The Awareness Raisers, as the foursome calls themselves, hopes to use social media in a positive way to raise awareness of various current health issues. Through their website, awarenessraisers.wixsite.com/home, and their Instagram page, awarenessraisers101, the organization has impacted viewers worldwide.

“The goal of Awareness Raisers,” senior communications manager Marissa Coveler said, “is to give the community, mostly young adults, access to the knowledge of certain health conditions both mental and physical, so that they can educate themselves. It also helps with volunteering and learning how to help people in those situations.”

Even when the group was first creating blueprints for the organization, they knew that they wanted their primary audience to be teenagers. This was a key factor behind the decision to make the organization internet based, they said. 

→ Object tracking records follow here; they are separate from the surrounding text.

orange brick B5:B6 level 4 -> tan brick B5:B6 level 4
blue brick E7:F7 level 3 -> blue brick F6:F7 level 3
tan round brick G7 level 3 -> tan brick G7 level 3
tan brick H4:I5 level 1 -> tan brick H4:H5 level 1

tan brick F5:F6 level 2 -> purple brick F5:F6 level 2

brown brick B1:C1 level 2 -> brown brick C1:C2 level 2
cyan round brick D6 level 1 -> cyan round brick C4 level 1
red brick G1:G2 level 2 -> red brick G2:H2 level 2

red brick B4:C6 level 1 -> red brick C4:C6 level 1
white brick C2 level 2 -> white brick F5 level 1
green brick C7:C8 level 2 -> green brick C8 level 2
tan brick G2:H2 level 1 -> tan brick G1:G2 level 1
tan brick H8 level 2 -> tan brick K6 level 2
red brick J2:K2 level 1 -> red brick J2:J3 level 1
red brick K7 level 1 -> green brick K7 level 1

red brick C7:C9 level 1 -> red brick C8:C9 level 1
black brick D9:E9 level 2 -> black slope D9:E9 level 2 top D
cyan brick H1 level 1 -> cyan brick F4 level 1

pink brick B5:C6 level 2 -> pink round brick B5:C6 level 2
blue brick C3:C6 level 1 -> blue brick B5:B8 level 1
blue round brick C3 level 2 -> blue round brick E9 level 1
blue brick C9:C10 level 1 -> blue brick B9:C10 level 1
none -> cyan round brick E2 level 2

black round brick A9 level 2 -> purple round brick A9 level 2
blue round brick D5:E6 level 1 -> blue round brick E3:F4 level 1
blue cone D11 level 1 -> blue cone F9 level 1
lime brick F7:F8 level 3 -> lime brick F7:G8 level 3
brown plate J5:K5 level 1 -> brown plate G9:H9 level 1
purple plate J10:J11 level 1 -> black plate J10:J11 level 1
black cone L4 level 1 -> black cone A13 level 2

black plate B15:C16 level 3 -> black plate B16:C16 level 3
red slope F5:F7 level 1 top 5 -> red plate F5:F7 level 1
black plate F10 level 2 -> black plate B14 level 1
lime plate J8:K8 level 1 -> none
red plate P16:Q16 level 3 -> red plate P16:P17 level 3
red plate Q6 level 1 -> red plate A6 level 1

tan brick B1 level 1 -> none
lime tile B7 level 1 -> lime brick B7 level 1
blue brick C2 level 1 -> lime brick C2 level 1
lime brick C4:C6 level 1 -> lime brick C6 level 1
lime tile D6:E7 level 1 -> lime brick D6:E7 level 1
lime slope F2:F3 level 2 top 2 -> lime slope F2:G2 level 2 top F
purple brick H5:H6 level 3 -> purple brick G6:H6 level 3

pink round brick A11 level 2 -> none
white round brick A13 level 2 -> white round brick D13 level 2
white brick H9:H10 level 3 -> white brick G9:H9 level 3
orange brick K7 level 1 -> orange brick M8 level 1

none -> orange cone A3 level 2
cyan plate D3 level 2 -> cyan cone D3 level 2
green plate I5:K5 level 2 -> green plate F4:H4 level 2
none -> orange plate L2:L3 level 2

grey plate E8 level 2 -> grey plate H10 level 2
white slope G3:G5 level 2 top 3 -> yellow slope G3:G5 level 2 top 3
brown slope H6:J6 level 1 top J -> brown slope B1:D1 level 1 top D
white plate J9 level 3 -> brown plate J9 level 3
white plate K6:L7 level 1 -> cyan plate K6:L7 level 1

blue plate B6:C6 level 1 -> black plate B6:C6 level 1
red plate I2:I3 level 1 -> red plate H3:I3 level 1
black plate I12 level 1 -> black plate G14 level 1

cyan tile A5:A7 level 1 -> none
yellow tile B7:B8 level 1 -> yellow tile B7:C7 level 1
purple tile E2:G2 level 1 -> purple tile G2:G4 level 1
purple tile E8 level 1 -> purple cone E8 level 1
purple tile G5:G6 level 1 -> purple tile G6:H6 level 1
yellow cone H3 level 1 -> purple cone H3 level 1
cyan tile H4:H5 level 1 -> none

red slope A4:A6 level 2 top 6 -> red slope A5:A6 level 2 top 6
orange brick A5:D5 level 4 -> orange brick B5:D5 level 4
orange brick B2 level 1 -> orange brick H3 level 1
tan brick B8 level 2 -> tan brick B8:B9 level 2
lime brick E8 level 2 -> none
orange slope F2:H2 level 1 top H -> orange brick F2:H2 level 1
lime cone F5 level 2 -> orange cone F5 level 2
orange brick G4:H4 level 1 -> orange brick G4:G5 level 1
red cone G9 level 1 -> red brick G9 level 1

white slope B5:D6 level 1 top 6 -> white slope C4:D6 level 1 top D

“Teenagers are on social media more than anyone else, and because that was our targeted group, we thought that was the best way to go,” Coveler said. “It’s easier to spread information around over the internet than it is in person.”

With COVID-19 dominating news headlines, junior Awareness Raisers founder Aysha Ameerah said she personally felt called to start a way to use social media to inform her community of health issues that had been recently left in the dark.

“Since COVID-19, everyone’s attention has been on that certain issue,” said Ameerah. “I felt like because of that, other conditions were being left in the dark. We need people to be aware of different situations and different circumstances in order to support one another. Without knowing that, we can’t help.”

Along with covering the science behind the health issues that they cover, the Awareness Raisers hope to bring consciousness to the social changes that might result from those issues, especially those related to COVID-19.

“I feel like people need to be more aware of health issues specifically now, just because we’ve been out of a pandemic,” junior social media coordinator Sophia Ayala said. “Some people aren’t aware of the social problems that those health issues might cause and their long term effects on the community.”

Many members in the organization, like Ameerah, feel that their age gives them a leg up in running the organization. They aim to inform the future leaders of the world.

“With this organization, I feel like if one has the mindset, the commitment, and the drive to help people, anything is possible, even despite age,” Ameerah said. “At times, I do feel like I have a lot on my shoulders, especially as a student going to school, but I think that in the end, the impact the organization has and the effect it has on other people can allow me to keep pushing forward.”